INSTRUCTIONS FOR THE TASK. Where a line below includes the word "installing", copy that line.

GIVEN DATA: Begin

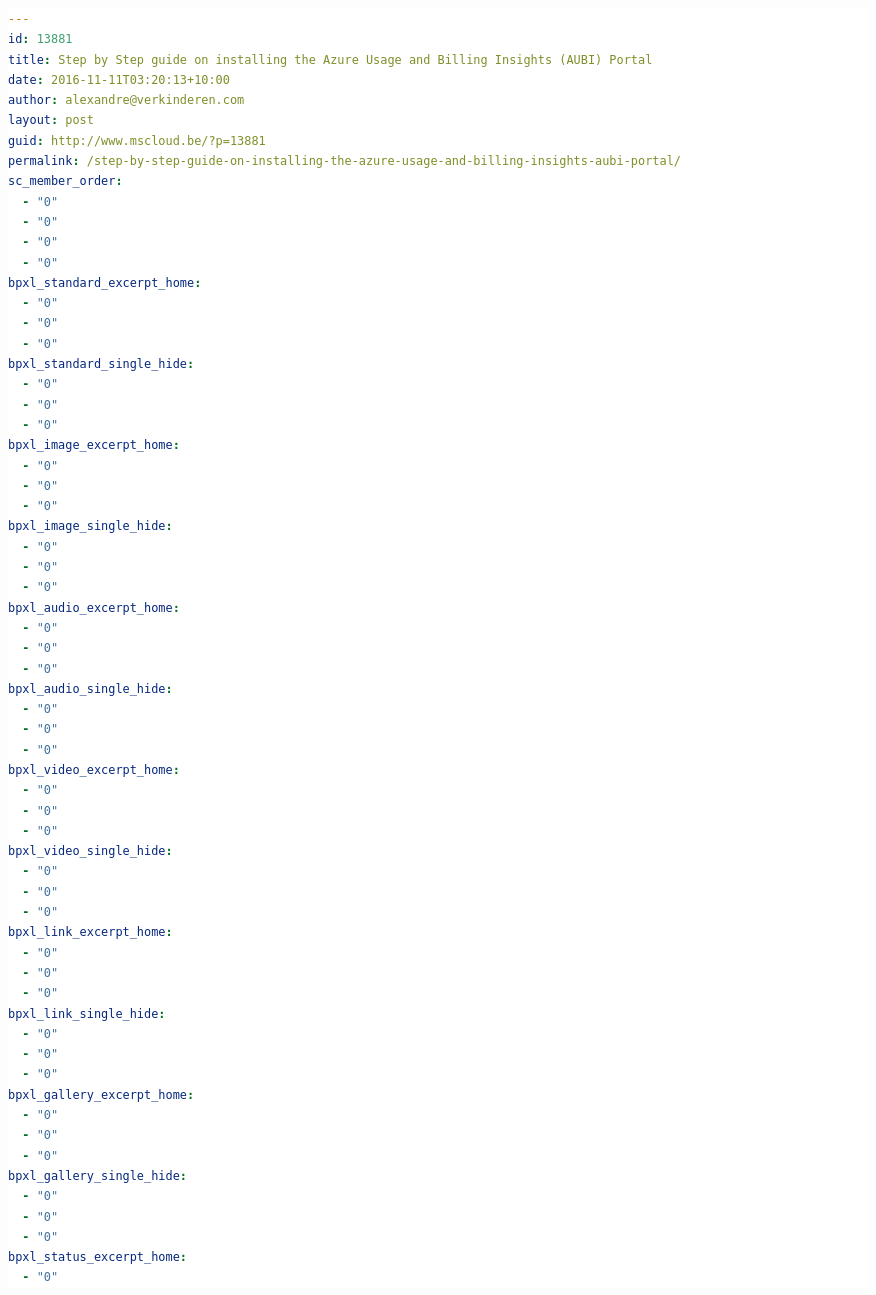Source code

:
 ```yaml
---
id: 13881
title: Step by Step guide on installing the Azure Usage and Billing Insights (AUBI) Portal
date: 2016-11-11T03:20:13+10:00
author: alexandre@verkinderen.com
layout: post
guid: http://www.mscloud.be/?p=13881
permalink: /step-by-step-guide-on-installing-the-azure-usage-and-billing-insights-aubi-portal/
sc_member_order:
  - "0"
  - "0"
  - "0"
  - "0"
bpxl_standard_excerpt_home:
  - "0"
  - "0"
  - "0"
bpxl_standard_single_hide:
  - "0"
  - "0"
  - "0"
bpxl_image_excerpt_home:
  - "0"
  - "0"
  - "0"
bpxl_image_single_hide:
  - "0"
  - "0"
  - "0"
bpxl_audio_excerpt_home:
  - "0"
  - "0"
  - "0"
bpxl_audio_single_hide:
  - "0"
  - "0"
  - "0"
bpxl_video_excerpt_home:
  - "0"
  - "0"
  - "0"
bpxl_video_single_hide:
  - "0"
  - "0"
  - "0"
bpxl_link_excerpt_home:
  - "0"
  - "0"
  - "0"
bpxl_link_single_hide:
  - "0"
  - "0"
  - "0"
bpxl_gallery_excerpt_home:
  - "0"
  - "0"
  - "0"
bpxl_gallery_single_hide:
  - "0"
  - "0"
  - "0"
bpxl_status_excerpt_home:
  - "0"
```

GIVEN DATA: End

OUTPUT FOR THIS TASK.
title: Step by Step guide on installing the Azure Usage and Billing Insights (AUBI) Portal
permalink: /step-by-step-guide-on-installing-the-azure-usage-and-billing-insights-aubi-portal/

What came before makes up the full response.